**Records for the exercise:**

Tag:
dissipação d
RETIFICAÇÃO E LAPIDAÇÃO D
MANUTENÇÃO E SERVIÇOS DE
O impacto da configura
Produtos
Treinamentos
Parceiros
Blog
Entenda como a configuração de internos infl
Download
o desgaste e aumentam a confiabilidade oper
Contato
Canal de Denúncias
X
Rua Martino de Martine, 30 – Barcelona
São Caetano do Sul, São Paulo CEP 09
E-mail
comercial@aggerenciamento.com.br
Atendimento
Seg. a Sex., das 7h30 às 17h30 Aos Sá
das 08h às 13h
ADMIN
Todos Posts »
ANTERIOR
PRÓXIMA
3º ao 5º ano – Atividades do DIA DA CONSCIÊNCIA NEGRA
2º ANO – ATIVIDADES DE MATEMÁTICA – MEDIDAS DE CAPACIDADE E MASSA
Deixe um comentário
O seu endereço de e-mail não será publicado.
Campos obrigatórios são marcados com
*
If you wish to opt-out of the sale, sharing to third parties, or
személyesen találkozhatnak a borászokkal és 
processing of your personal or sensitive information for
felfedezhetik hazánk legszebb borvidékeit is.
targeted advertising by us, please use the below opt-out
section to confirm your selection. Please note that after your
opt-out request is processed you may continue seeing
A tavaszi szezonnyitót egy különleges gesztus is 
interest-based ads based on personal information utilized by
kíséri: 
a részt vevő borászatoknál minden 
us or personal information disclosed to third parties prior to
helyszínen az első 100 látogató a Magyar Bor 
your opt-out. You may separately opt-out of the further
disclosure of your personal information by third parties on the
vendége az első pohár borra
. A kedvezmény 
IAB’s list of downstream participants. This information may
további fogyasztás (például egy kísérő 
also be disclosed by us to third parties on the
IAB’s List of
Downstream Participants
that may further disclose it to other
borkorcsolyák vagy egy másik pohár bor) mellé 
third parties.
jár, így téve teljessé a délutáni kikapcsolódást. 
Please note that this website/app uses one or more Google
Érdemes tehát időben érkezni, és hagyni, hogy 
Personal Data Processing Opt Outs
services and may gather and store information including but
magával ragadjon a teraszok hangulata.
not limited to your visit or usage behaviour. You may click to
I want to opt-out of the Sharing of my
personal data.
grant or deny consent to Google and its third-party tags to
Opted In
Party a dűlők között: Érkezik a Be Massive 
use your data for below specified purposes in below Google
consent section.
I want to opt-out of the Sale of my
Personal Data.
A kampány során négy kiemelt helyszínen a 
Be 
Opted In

**Your task:**
Within the material above, output exactly the lines from the one with "São Caetano do Sul, São Paulo CEP 09" through the one with "további fogyasztás (például egy kísérő", end lines included, and nothing besides.

**Output of the task:**
São Caetano do Sul, São Paulo CEP 09
E-mail
comercial@aggerenciamento.com.br
Atendimento
Seg. a Sex., das 7h30 às 17h30 Aos Sá
das 08h às 13h
ADMIN
Todos Posts »
ANTERIOR
PRÓXIMA
3º ao 5º ano – Atividades do DIA DA CONSCIÊNCIA NEGRA
2º ANO – ATIVIDADES DE MATEMÁTICA – MEDIDAS DE CAPACIDADE E MASSA
Deixe um comentário
O seu endereço de e-mail não será publicado.
Campos obrigatórios são marcados com
*
If you wish to opt-out of the sale, sharing to third parties, or
személyesen találkozhatnak a borászokkal és 
processing of your personal or sensitive information for
felfedezhetik hazánk legszebb borvidékeit is.
targeted advertising by us, please use the below opt-out
section to confirm your selection. Please note that after your
opt-out request is processed you may continue seeing
A tavaszi szezonnyitót egy különleges gesztus is 
interest-based ads based on personal information utilized by
kíséri: 
a részt vevő borászatoknál minden 
us or personal information disclosed to third parties prior to
helyszínen az első 100 látogató a Magyar Bor 
your opt-out. You may separately opt-out of the further
disclosure of your personal information by third parties on the
vendége az első pohár borra
. A kedvezmény 
IAB’s list of downstream participants. This information may
további fogyasztás (például egy kísérő 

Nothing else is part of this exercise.